Nearly half of children diagnosed with neuroblastoma die from the disease. A cancer that develops in the peripheral nervous system, neuroblastoma most commonly appears in children under age 5. But even those who survive face a myriad of lifelong health challenges due to the harsh nature of the treatment.
Pediatric cancer researcher John Powers hopes his research will not only help more children survive the disease, but also improve the quality of life for those who live to grow up.
Powers was recruited in 2018 to Dell Medical School at The University of Texas at Austin, from Boston Children’s Hospital, where he was a senior scientist. With the help of a First-Time Tenure-Track Award from CPRIT, he joins the faculty of the Department of Pediatrics and Dell Pediatric Research Institute, and LiveSTRONG Cancer Institutes.
Most cases of neuroblastoma originate in the adrenal gland, but by the time the cancer is diagnosed, it has already spread to other organs, making treatment challenging. Chemotherapy and radiation are especially hard on young children because they haven’t yet finished growing. These treatments cause lasting tissue damage, and the children who survive may have stunted growth or joint issues, and some may never reach puberty.
“When a six-year-old gets cancer, it’s a tragedy,” Powers says. He hopes to develop treatments that are far less toxic. “It’s not enough to cure the disease,” he says. “The ultimate goal is to cure the disease more safely so the kids can have a normal life afterward.”
Powers is working on a type of treatment called RNA therapy. This would introduce very small pieces of genetic material, called microRNAs, into tumor cells. Some microRNAs, which are naturally occurring, act as signals to turn on or off specific genes. In the case of neuroblastoma, Powers is studying microRNAs that act as tumor suppressors.
He finds neuroblastoma of particular interest because about one quarter of cases of the disease are caused by an abnormal number — hundreds of copies — of a cancer-promoting gene. This gene is normally kept in check by a tumor-suppressor microRNA. But levels of this crucial microRNA are low inside the tumor cells.
The idea would be to administer a tumor-suppressor microRNA as a therapy. One challenge is getting the microRNA to where it can be effective. It’s naturally degraded in the body and doesn’t travel easily into cells where it’s needed. Powers is studying several approaches that would mitigate these factors and enable the microRNA to get where it needs to go.

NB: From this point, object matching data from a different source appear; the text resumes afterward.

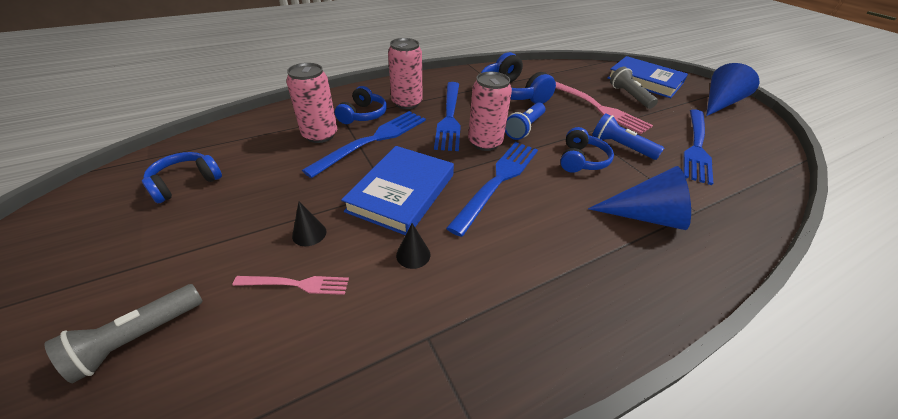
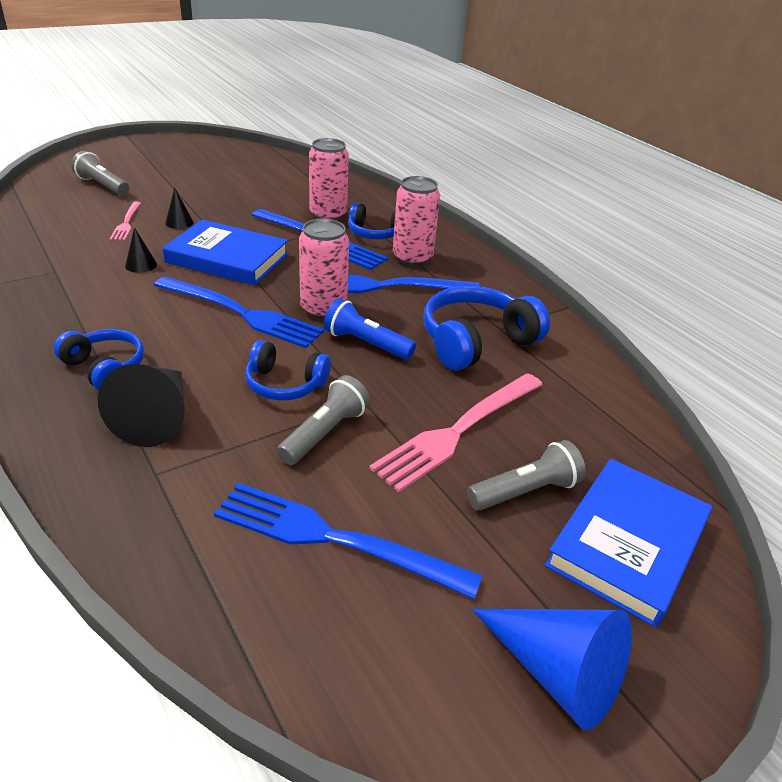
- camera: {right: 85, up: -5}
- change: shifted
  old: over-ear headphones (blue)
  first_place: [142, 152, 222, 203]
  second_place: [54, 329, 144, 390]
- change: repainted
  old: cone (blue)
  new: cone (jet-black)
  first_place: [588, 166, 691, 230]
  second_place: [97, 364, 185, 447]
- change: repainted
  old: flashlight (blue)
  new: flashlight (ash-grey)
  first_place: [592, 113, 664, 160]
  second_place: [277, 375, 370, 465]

He’s developing a model for the disease in mice on which he can test microRNA therapy. If he finds a way to get the microRNA inside tumor cells and it shuts them down, this could be a big breakthrough not only for treating neuroblastoma, but potentially for other cancers as well.
One of the reasons microRNA therapy is so promising is that it “is very unlikely to be toxic to other tissues,” he says, “because the levels of these tumor-suppressor microRNAs are already high in other cells; they’re just compromised in the tumor.”
Powers, who grew up in Austin, says, “The CPRIT support really allows me to take a bigger swing at this disease. It enables me to think more translationally, with bench-to-bedside thinking.”
Powers was both an undergraduate and graduate student at UT Austin, receiving his Ph.D. in molecular genetics and microbiology. He was a postdoctoral fellow at Boston Children’s/Harvard Medical School starting in 2006, and became a senior scientist there in 2015.